▶ GOAL OF THE EXERCISE: Among the entries below, only the lines starting at the one with "protože pro správné fungování vašeho domácího" and ending at the one with "základě automaticky přenášených informací.", both included, are to be printed exactly.

(Stored data)

━━━━━━

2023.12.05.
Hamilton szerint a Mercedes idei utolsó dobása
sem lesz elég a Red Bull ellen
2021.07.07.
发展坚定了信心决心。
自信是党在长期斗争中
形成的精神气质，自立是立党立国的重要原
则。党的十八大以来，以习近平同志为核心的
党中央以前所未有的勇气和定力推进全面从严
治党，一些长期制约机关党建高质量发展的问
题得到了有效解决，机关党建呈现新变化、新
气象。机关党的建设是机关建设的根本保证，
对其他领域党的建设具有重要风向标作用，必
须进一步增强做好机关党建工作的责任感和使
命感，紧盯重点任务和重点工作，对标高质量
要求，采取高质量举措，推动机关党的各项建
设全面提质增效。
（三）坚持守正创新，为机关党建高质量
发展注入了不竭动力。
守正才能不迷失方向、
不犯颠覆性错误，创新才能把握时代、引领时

━━━━━━

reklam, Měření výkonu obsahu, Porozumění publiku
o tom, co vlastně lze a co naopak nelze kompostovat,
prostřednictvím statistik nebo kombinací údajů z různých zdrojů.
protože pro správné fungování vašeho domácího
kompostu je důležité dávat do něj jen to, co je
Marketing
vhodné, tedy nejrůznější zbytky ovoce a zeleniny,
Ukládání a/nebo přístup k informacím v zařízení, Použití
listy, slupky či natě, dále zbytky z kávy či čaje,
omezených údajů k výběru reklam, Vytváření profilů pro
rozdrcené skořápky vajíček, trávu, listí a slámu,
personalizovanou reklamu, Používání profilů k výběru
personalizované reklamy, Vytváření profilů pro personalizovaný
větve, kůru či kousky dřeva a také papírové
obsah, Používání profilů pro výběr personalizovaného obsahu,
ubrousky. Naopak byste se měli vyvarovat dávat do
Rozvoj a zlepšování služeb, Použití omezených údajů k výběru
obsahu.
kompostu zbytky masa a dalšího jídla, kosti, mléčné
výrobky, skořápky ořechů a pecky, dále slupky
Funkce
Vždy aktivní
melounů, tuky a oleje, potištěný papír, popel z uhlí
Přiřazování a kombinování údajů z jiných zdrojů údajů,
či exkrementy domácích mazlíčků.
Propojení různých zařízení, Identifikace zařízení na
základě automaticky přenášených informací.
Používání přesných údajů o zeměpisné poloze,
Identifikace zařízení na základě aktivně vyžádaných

━━━━━━

▶ RESULT OF THE TASK:
protože pro správné fungování vašeho domácího
kompostu je důležité dávat do něj jen to, co je
Marketing
vhodné, tedy nejrůznější zbytky ovoce a zeleniny,
Ukládání a/nebo přístup k informacím v zařízení, Použití
listy, slupky či natě, dále zbytky z kávy či čaje,
omezených údajů k výběru reklam, Vytváření profilů pro
rozdrcené skořápky vajíček, trávu, listí a slámu,
personalizovanou reklamu, Používání profilů k výběru
personalizované reklamy, Vytváření profilů pro personalizovaný
větve, kůru či kousky dřeva a také papírové
obsah, Používání profilů pro výběr personalizovaného obsahu,
ubrousky. Naopak byste se měli vyvarovat dávat do
Rozvoj a zlepšování služeb, Použití omezených údajů k výběru
obsahu.
kompostu zbytky masa a dalšího jídla, kosti, mléčné
výrobky, skořápky ořechů a pecky, dále slupky
Funkce
Vždy aktivní
melounů, tuky a oleje, potištěný papír, popel z uhlí
Přiřazování a kombinování údajů z jiných zdrojů údajů,
či exkrementy domácích mazlíčků.
Propojení různých zařízení, Identifikace zařízení na
základě automaticky přenášených informací.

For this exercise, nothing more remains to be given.